> **Dataset**:
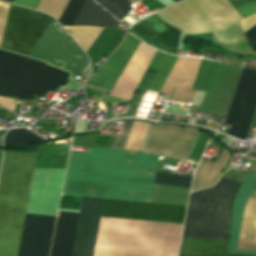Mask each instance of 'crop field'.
Returning <instances> with one entry per match:
<instances>
[{
  "label": "crop field",
  "mask_w": 256,
  "mask_h": 256,
  "mask_svg": "<svg viewBox=\"0 0 256 256\" xmlns=\"http://www.w3.org/2000/svg\"><path fill=\"white\" fill-rule=\"evenodd\" d=\"M129 32L161 51L170 54L176 52L179 31L173 29L156 15L141 21L130 28Z\"/></svg>",
  "instance_id": "13"
},
{
  "label": "crop field",
  "mask_w": 256,
  "mask_h": 256,
  "mask_svg": "<svg viewBox=\"0 0 256 256\" xmlns=\"http://www.w3.org/2000/svg\"><path fill=\"white\" fill-rule=\"evenodd\" d=\"M214 35L217 41L228 44L245 37L238 23L224 30L214 32Z\"/></svg>",
  "instance_id": "23"
},
{
  "label": "crop field",
  "mask_w": 256,
  "mask_h": 256,
  "mask_svg": "<svg viewBox=\"0 0 256 256\" xmlns=\"http://www.w3.org/2000/svg\"><path fill=\"white\" fill-rule=\"evenodd\" d=\"M230 156L229 150L224 147L215 163L202 160L195 173L192 191L212 186Z\"/></svg>",
  "instance_id": "17"
},
{
  "label": "crop field",
  "mask_w": 256,
  "mask_h": 256,
  "mask_svg": "<svg viewBox=\"0 0 256 256\" xmlns=\"http://www.w3.org/2000/svg\"><path fill=\"white\" fill-rule=\"evenodd\" d=\"M244 18L256 13V0H229ZM228 0H184L160 13L185 33H208L224 29L241 19Z\"/></svg>",
  "instance_id": "5"
},
{
  "label": "crop field",
  "mask_w": 256,
  "mask_h": 256,
  "mask_svg": "<svg viewBox=\"0 0 256 256\" xmlns=\"http://www.w3.org/2000/svg\"><path fill=\"white\" fill-rule=\"evenodd\" d=\"M118 23L108 12L92 0H86L74 25H88L113 28Z\"/></svg>",
  "instance_id": "19"
},
{
  "label": "crop field",
  "mask_w": 256,
  "mask_h": 256,
  "mask_svg": "<svg viewBox=\"0 0 256 256\" xmlns=\"http://www.w3.org/2000/svg\"><path fill=\"white\" fill-rule=\"evenodd\" d=\"M55 218L26 214L18 256H48Z\"/></svg>",
  "instance_id": "12"
},
{
  "label": "crop field",
  "mask_w": 256,
  "mask_h": 256,
  "mask_svg": "<svg viewBox=\"0 0 256 256\" xmlns=\"http://www.w3.org/2000/svg\"><path fill=\"white\" fill-rule=\"evenodd\" d=\"M134 120H124V136L115 135L111 148L124 149ZM150 123L135 121L126 150L140 151Z\"/></svg>",
  "instance_id": "18"
},
{
  "label": "crop field",
  "mask_w": 256,
  "mask_h": 256,
  "mask_svg": "<svg viewBox=\"0 0 256 256\" xmlns=\"http://www.w3.org/2000/svg\"><path fill=\"white\" fill-rule=\"evenodd\" d=\"M6 1H10L14 4H18L28 8L36 9L40 0H6Z\"/></svg>",
  "instance_id": "27"
},
{
  "label": "crop field",
  "mask_w": 256,
  "mask_h": 256,
  "mask_svg": "<svg viewBox=\"0 0 256 256\" xmlns=\"http://www.w3.org/2000/svg\"><path fill=\"white\" fill-rule=\"evenodd\" d=\"M103 201L83 197L72 256H93Z\"/></svg>",
  "instance_id": "11"
},
{
  "label": "crop field",
  "mask_w": 256,
  "mask_h": 256,
  "mask_svg": "<svg viewBox=\"0 0 256 256\" xmlns=\"http://www.w3.org/2000/svg\"><path fill=\"white\" fill-rule=\"evenodd\" d=\"M13 99H8V98H2L0 97V104L4 105L5 107H7L8 109H11L14 111L15 109V103H13Z\"/></svg>",
  "instance_id": "28"
},
{
  "label": "crop field",
  "mask_w": 256,
  "mask_h": 256,
  "mask_svg": "<svg viewBox=\"0 0 256 256\" xmlns=\"http://www.w3.org/2000/svg\"><path fill=\"white\" fill-rule=\"evenodd\" d=\"M197 134L194 128L151 126L143 150L186 159Z\"/></svg>",
  "instance_id": "9"
},
{
  "label": "crop field",
  "mask_w": 256,
  "mask_h": 256,
  "mask_svg": "<svg viewBox=\"0 0 256 256\" xmlns=\"http://www.w3.org/2000/svg\"><path fill=\"white\" fill-rule=\"evenodd\" d=\"M158 159L103 148L71 151L63 194L150 202Z\"/></svg>",
  "instance_id": "3"
},
{
  "label": "crop field",
  "mask_w": 256,
  "mask_h": 256,
  "mask_svg": "<svg viewBox=\"0 0 256 256\" xmlns=\"http://www.w3.org/2000/svg\"><path fill=\"white\" fill-rule=\"evenodd\" d=\"M65 29L86 52L103 30L94 27H66Z\"/></svg>",
  "instance_id": "20"
},
{
  "label": "crop field",
  "mask_w": 256,
  "mask_h": 256,
  "mask_svg": "<svg viewBox=\"0 0 256 256\" xmlns=\"http://www.w3.org/2000/svg\"><path fill=\"white\" fill-rule=\"evenodd\" d=\"M85 0H70L61 19L62 25H73Z\"/></svg>",
  "instance_id": "24"
},
{
  "label": "crop field",
  "mask_w": 256,
  "mask_h": 256,
  "mask_svg": "<svg viewBox=\"0 0 256 256\" xmlns=\"http://www.w3.org/2000/svg\"><path fill=\"white\" fill-rule=\"evenodd\" d=\"M202 59L179 57L161 93L171 94L174 87L192 89Z\"/></svg>",
  "instance_id": "16"
},
{
  "label": "crop field",
  "mask_w": 256,
  "mask_h": 256,
  "mask_svg": "<svg viewBox=\"0 0 256 256\" xmlns=\"http://www.w3.org/2000/svg\"><path fill=\"white\" fill-rule=\"evenodd\" d=\"M78 214L60 212L50 256H71Z\"/></svg>",
  "instance_id": "15"
},
{
  "label": "crop field",
  "mask_w": 256,
  "mask_h": 256,
  "mask_svg": "<svg viewBox=\"0 0 256 256\" xmlns=\"http://www.w3.org/2000/svg\"><path fill=\"white\" fill-rule=\"evenodd\" d=\"M94 256H135V255H124V254H112V253L95 252Z\"/></svg>",
  "instance_id": "29"
},
{
  "label": "crop field",
  "mask_w": 256,
  "mask_h": 256,
  "mask_svg": "<svg viewBox=\"0 0 256 256\" xmlns=\"http://www.w3.org/2000/svg\"><path fill=\"white\" fill-rule=\"evenodd\" d=\"M41 137L35 135L25 128L10 130L4 138L5 146L27 144L34 141H42Z\"/></svg>",
  "instance_id": "21"
},
{
  "label": "crop field",
  "mask_w": 256,
  "mask_h": 256,
  "mask_svg": "<svg viewBox=\"0 0 256 256\" xmlns=\"http://www.w3.org/2000/svg\"><path fill=\"white\" fill-rule=\"evenodd\" d=\"M156 53V50L141 42L140 46L136 50L135 54L109 95L129 100L134 90L137 89ZM177 59V56L164 54L158 51L138 87L140 90L128 113L116 116V118L133 115L144 89L149 88L160 92Z\"/></svg>",
  "instance_id": "6"
},
{
  "label": "crop field",
  "mask_w": 256,
  "mask_h": 256,
  "mask_svg": "<svg viewBox=\"0 0 256 256\" xmlns=\"http://www.w3.org/2000/svg\"><path fill=\"white\" fill-rule=\"evenodd\" d=\"M256 107V71L244 69L225 124L228 135L244 139Z\"/></svg>",
  "instance_id": "8"
},
{
  "label": "crop field",
  "mask_w": 256,
  "mask_h": 256,
  "mask_svg": "<svg viewBox=\"0 0 256 256\" xmlns=\"http://www.w3.org/2000/svg\"><path fill=\"white\" fill-rule=\"evenodd\" d=\"M192 176L157 173L155 184L190 188ZM186 207L105 199L106 218L183 224Z\"/></svg>",
  "instance_id": "7"
},
{
  "label": "crop field",
  "mask_w": 256,
  "mask_h": 256,
  "mask_svg": "<svg viewBox=\"0 0 256 256\" xmlns=\"http://www.w3.org/2000/svg\"><path fill=\"white\" fill-rule=\"evenodd\" d=\"M174 1L178 2V1H180V0H174Z\"/></svg>",
  "instance_id": "30"
},
{
  "label": "crop field",
  "mask_w": 256,
  "mask_h": 256,
  "mask_svg": "<svg viewBox=\"0 0 256 256\" xmlns=\"http://www.w3.org/2000/svg\"><path fill=\"white\" fill-rule=\"evenodd\" d=\"M141 41L127 34L121 46L89 79L88 83L112 89Z\"/></svg>",
  "instance_id": "14"
},
{
  "label": "crop field",
  "mask_w": 256,
  "mask_h": 256,
  "mask_svg": "<svg viewBox=\"0 0 256 256\" xmlns=\"http://www.w3.org/2000/svg\"><path fill=\"white\" fill-rule=\"evenodd\" d=\"M10 6L0 1V42ZM51 20L12 5L0 47L32 56ZM33 57L50 62L68 61L64 69L73 78L89 63L87 56L53 20ZM67 76L68 73L48 64L0 50V96L29 100L34 94L47 98L60 85H65Z\"/></svg>",
  "instance_id": "1"
},
{
  "label": "crop field",
  "mask_w": 256,
  "mask_h": 256,
  "mask_svg": "<svg viewBox=\"0 0 256 256\" xmlns=\"http://www.w3.org/2000/svg\"><path fill=\"white\" fill-rule=\"evenodd\" d=\"M119 20L134 6L130 0H97Z\"/></svg>",
  "instance_id": "22"
},
{
  "label": "crop field",
  "mask_w": 256,
  "mask_h": 256,
  "mask_svg": "<svg viewBox=\"0 0 256 256\" xmlns=\"http://www.w3.org/2000/svg\"><path fill=\"white\" fill-rule=\"evenodd\" d=\"M36 154L5 153L0 177V256H17Z\"/></svg>",
  "instance_id": "4"
},
{
  "label": "crop field",
  "mask_w": 256,
  "mask_h": 256,
  "mask_svg": "<svg viewBox=\"0 0 256 256\" xmlns=\"http://www.w3.org/2000/svg\"><path fill=\"white\" fill-rule=\"evenodd\" d=\"M243 32L256 25V14L239 22ZM251 48L256 52V26L244 32Z\"/></svg>",
  "instance_id": "25"
},
{
  "label": "crop field",
  "mask_w": 256,
  "mask_h": 256,
  "mask_svg": "<svg viewBox=\"0 0 256 256\" xmlns=\"http://www.w3.org/2000/svg\"><path fill=\"white\" fill-rule=\"evenodd\" d=\"M180 242L98 235L95 251L147 256H177Z\"/></svg>",
  "instance_id": "10"
},
{
  "label": "crop field",
  "mask_w": 256,
  "mask_h": 256,
  "mask_svg": "<svg viewBox=\"0 0 256 256\" xmlns=\"http://www.w3.org/2000/svg\"><path fill=\"white\" fill-rule=\"evenodd\" d=\"M255 182L256 173L250 172L241 187L240 183L221 178L213 187L193 192L183 236L229 240L232 203L240 187L233 204L227 252L256 254V251H245L256 250V196L250 197L244 210ZM251 195H256V185ZM188 237L182 239L179 256H256L226 253L228 241Z\"/></svg>",
  "instance_id": "2"
},
{
  "label": "crop field",
  "mask_w": 256,
  "mask_h": 256,
  "mask_svg": "<svg viewBox=\"0 0 256 256\" xmlns=\"http://www.w3.org/2000/svg\"><path fill=\"white\" fill-rule=\"evenodd\" d=\"M196 91H189L183 89H175L170 100L173 101H183V102H192Z\"/></svg>",
  "instance_id": "26"
}]
</instances>
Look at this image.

> **Task brief**: Gather every line of the records above that contains the word "instances".

> **Answer to this problem**:
Returning <instances> with one entry per match:
<instances>
</instances>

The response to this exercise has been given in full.